Rights Respecting SchoolAt Richard Atkins Primary School we are committed to ensuring that both the UN Convention on the Rights of the Child (UNCRC) and global citizenship are central to our core values and ethos.
How does the RRSA make a difference?
The UNCRC enhances pupils’ understanding of the consequences of individual and group actions on the rights of others locally and globally. The articles of the Convention are based on the recognition of every child’s basic needs in order to thrive.
The UNCRC therefore sets out a child’s rights to:
- Survive and have good health
- Be protected from harm
- Develop their talents and skills
- Participate in the world to which they belong.
Through our participation in UNICEF’s Rights Respecting School Award programme we aim to ensure that our pupils know that they have the right to be heard in those decisions which affect them.
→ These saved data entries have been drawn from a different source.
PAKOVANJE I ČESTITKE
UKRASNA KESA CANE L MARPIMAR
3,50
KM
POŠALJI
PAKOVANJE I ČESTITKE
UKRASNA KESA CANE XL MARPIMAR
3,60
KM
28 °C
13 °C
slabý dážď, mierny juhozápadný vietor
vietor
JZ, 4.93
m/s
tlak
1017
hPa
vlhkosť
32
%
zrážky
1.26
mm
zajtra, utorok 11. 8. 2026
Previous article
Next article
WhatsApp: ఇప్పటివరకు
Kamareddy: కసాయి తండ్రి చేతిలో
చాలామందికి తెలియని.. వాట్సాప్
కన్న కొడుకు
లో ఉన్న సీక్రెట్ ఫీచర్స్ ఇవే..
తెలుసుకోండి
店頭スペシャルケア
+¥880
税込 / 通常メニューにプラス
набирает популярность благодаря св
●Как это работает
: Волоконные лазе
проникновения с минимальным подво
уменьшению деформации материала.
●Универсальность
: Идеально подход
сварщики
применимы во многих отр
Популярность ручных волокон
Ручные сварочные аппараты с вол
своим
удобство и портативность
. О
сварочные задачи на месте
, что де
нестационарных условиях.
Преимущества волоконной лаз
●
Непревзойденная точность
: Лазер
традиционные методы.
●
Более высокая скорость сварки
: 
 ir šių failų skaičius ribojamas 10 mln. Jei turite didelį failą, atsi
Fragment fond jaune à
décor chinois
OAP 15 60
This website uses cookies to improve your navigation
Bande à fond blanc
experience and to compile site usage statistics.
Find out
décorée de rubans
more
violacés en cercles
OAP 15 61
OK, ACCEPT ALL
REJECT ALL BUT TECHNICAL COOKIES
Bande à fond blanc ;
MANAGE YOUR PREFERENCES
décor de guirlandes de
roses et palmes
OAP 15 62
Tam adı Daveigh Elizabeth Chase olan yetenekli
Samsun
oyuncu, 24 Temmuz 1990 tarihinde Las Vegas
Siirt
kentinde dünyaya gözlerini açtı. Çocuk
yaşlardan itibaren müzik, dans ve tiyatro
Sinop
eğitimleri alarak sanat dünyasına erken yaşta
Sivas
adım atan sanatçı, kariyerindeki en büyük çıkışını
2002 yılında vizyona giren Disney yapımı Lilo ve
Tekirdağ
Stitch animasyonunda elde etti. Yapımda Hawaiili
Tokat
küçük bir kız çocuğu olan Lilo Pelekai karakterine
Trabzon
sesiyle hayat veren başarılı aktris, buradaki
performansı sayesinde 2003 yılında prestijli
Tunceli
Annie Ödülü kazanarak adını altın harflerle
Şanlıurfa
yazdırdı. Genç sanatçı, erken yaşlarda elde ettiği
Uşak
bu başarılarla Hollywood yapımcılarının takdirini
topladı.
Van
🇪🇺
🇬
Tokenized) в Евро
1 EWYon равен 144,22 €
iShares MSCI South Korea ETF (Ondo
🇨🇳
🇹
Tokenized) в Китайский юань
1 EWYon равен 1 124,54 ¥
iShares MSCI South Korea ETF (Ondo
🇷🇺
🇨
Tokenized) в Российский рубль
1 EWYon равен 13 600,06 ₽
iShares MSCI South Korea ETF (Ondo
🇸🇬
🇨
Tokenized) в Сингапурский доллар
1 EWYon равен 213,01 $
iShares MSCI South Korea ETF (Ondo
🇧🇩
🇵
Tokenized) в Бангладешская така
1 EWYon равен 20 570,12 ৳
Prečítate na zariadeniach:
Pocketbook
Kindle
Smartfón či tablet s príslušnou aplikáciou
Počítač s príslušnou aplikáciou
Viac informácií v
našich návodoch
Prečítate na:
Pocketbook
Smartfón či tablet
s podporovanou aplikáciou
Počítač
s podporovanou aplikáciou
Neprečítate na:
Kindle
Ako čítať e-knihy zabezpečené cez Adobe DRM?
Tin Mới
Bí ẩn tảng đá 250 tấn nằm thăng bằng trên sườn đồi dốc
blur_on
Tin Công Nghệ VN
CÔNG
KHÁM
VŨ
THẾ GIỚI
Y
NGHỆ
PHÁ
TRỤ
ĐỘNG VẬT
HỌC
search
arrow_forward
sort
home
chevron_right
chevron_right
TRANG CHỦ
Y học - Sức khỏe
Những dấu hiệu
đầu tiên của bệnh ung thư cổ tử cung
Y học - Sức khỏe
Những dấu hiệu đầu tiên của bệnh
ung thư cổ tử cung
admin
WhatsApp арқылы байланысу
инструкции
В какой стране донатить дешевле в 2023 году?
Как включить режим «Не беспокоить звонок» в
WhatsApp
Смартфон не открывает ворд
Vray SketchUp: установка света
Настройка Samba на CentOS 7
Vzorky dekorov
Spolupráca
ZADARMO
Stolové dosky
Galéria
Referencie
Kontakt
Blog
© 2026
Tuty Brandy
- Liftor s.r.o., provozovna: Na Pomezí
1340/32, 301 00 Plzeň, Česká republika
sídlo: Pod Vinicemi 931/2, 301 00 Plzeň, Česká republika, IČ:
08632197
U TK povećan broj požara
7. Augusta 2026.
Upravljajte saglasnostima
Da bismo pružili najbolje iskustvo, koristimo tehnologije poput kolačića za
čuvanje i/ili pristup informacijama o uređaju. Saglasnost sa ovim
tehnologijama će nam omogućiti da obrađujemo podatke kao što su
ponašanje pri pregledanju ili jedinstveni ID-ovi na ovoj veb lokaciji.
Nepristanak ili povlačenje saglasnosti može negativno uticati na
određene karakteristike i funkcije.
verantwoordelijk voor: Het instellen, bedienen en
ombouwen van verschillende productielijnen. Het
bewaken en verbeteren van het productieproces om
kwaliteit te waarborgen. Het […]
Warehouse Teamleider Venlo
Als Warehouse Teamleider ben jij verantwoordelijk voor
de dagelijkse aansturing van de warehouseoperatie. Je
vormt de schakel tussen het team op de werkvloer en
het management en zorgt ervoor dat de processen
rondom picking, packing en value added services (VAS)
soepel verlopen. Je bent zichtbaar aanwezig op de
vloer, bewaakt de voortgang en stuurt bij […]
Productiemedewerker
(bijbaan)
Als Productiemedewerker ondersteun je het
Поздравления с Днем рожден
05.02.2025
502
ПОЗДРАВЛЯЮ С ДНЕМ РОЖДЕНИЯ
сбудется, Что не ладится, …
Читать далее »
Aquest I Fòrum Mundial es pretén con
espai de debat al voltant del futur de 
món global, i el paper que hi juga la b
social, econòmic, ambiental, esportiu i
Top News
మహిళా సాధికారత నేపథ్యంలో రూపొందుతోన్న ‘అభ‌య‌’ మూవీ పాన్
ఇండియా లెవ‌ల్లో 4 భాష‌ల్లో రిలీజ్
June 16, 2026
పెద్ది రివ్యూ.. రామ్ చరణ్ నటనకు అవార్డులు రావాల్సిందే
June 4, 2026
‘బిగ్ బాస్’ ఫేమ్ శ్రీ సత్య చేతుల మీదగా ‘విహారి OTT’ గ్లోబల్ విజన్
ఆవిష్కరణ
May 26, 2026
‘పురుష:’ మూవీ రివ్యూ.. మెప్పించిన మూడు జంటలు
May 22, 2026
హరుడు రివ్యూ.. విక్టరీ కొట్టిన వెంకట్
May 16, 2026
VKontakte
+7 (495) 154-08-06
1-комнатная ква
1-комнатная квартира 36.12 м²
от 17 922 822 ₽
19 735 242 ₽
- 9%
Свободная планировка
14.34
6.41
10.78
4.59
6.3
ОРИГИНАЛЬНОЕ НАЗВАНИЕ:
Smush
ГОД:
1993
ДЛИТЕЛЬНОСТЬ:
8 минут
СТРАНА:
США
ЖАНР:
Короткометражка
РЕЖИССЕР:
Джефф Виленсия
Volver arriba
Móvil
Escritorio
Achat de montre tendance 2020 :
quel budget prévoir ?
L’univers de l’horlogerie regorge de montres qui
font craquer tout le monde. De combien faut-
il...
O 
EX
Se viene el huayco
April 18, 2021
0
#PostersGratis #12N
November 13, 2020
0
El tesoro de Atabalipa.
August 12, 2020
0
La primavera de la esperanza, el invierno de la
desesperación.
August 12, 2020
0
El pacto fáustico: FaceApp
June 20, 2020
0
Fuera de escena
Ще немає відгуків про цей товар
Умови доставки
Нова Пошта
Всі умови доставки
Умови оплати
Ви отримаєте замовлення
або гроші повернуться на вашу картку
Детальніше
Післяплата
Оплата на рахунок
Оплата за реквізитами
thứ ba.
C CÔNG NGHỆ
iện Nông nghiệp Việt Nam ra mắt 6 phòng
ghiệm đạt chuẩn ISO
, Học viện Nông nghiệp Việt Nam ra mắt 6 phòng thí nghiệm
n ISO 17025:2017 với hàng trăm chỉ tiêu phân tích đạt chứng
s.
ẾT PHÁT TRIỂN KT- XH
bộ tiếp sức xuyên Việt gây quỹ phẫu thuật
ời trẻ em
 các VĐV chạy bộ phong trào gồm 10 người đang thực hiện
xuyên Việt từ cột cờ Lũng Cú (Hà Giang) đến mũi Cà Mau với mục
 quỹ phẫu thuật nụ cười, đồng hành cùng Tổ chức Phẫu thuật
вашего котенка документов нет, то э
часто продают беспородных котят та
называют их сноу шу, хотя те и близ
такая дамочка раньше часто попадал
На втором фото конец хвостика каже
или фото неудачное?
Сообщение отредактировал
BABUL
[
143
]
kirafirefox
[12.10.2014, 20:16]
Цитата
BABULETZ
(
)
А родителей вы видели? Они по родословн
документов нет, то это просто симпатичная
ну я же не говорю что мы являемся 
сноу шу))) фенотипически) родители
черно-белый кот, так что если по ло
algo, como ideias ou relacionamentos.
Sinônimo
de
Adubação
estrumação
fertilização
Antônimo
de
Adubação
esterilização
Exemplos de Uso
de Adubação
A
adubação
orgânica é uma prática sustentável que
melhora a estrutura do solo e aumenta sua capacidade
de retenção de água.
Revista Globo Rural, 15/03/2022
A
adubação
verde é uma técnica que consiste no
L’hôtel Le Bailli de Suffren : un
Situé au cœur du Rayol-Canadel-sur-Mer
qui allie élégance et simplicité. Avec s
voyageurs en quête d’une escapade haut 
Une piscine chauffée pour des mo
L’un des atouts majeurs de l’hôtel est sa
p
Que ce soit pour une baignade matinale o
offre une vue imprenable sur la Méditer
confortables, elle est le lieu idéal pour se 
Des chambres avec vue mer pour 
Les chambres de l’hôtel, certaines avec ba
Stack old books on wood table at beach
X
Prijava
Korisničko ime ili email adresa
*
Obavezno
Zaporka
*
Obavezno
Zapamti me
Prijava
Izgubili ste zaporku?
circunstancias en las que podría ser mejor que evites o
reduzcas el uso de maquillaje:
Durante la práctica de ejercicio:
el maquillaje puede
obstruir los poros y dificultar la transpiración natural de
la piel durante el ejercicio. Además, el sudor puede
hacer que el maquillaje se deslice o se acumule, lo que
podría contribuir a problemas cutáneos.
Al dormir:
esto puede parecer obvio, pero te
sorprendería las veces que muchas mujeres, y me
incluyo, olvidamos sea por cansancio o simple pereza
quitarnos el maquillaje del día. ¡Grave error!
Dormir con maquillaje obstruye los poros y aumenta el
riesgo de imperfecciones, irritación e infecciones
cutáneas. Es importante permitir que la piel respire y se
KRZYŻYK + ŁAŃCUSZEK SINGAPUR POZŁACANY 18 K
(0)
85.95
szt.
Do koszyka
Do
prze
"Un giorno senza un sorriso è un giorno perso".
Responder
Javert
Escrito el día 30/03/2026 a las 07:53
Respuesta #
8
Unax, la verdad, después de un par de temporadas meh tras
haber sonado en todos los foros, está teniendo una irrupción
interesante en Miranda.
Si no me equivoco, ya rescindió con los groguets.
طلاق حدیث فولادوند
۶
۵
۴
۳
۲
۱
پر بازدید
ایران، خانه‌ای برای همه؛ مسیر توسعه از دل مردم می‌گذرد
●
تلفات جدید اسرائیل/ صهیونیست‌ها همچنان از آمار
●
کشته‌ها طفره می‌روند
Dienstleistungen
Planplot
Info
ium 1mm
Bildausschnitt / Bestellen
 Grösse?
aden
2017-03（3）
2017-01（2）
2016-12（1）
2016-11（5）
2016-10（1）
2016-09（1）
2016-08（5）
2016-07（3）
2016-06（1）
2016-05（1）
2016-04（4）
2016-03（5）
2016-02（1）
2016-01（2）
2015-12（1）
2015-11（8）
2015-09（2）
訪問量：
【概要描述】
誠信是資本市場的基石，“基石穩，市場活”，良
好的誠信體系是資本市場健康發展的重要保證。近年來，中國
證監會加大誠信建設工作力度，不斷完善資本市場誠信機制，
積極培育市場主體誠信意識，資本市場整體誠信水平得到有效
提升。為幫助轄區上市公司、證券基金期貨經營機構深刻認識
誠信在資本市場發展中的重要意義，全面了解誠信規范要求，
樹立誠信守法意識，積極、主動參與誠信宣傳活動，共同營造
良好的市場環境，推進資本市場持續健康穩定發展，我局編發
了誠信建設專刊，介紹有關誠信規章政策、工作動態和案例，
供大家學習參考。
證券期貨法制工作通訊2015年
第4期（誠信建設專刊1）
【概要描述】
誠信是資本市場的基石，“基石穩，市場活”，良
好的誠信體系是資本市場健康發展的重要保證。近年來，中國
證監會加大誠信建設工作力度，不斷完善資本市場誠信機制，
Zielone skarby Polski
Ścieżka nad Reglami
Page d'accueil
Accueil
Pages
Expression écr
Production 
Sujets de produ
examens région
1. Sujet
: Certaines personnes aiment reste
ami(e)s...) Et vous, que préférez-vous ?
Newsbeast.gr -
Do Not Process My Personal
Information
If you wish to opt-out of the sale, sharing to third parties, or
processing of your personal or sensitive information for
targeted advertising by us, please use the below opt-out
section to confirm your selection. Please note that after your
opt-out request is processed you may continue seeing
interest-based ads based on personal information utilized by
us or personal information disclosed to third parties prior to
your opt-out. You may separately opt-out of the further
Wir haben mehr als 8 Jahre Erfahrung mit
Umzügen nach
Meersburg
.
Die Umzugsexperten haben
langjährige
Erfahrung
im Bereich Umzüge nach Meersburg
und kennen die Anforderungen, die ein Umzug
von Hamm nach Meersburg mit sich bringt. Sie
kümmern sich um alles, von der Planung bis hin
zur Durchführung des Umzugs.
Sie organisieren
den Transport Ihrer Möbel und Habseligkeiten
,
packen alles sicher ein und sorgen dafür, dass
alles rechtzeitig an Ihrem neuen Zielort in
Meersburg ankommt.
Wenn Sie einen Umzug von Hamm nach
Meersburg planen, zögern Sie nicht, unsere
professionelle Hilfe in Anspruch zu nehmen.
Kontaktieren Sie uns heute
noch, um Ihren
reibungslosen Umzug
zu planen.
By enabling our children to develop and apply the skills, language and concepts that allow them to realise their rights they will know how to go about making informed decisions and become confident, active citizens.
Evidence gathered from schools that have already completed the award suggests that there has been a positive impact on school ethos, pupils’ self-esteem, behaviour and their development as global citizens resulting in a raised sense of security and self-confidence.
Impact on the pupils
If the “rights and responsibilities” guide to living is introduced at an early age and reinforced through school life UNICEF has shown that children are more respectful of the rights of others.
- Improved self-esteem and feelings of being valued and listened to.
- Increased levels of respect for each other, leading to improved relationships with other pupils and with staff.
- A sense of security as rights-respecting language and behaviour is used consistently throughout the school.
- Improved attainment and attendance, and a reduction in exclusions.
- An understanding and respect of religions, cultures, beliefs and abilities different to their own.
- A wider and deeper understanding of the world in which they live.
What is the Rights Respecting School Award?
In order to achieve the award the school must meet the required standards across four aspects of school life.
- Leadership and management which promotes the values of the UNCRC in the life of the school
- Knowledge of the UNCRC including an understanding that with rights comes responsibilities
- Rights-respecting climate and culture in the classroom
- Active pupil participation in decision making.
When the school feels it has met the required standards a UNICEF UK Education Officer will conduct an assessment. This is usually after a period of 18 months. If the necessary standards are confirmed the school will be presented with a certificate.
What can adults do to help children realise their rights?
All adults (parents, teachers or the government) are known as Duty Bearers. It is our responsibility to make children aware of their rights and to act if their rights are not being met.